» **Exercise**
I would like you to output every record below exactly, apart from the pictures.
Information Start Marker
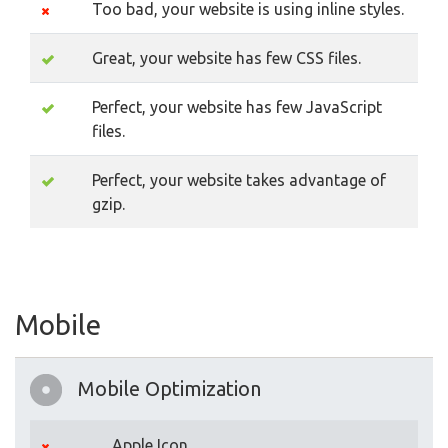
Too bad, your website is using inline styles.
Great, your website has few CSS files.
Perfect, your website has few JavaScript
files.
Perfect, your website takes advantage of
gzip.
Mobile
Mobile Optimization
Apple Icon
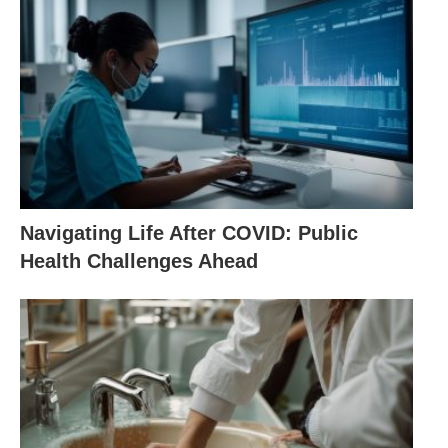
Navigating Life After COVID: Public
Health Challenges Ahead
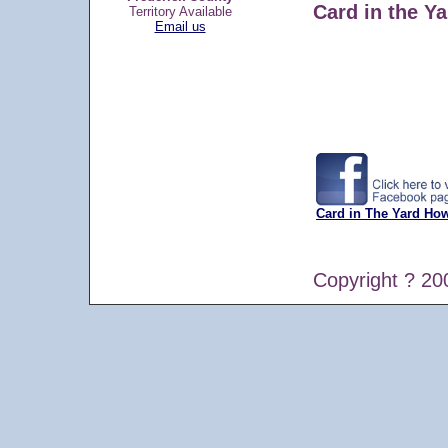
Card in the Ya
Territory Available
Email us
Card in The Yard Ho
Copyright ? 20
Information End Marker
» **Result of the exercise**
Too bad, your website is using inline styles.
Great, your website has few CSS files.
Perfect, your website has few JavaScript
files.
Perfect, your website takes advantage of
gzip.
Mobile
Mobile Optimization
Apple Icon
Navigating Life After COVID: Public
Health Challenges Ahead
Card in the Ya
Territory Available
Email us
Card in The Yard Ho
Copyright ? 20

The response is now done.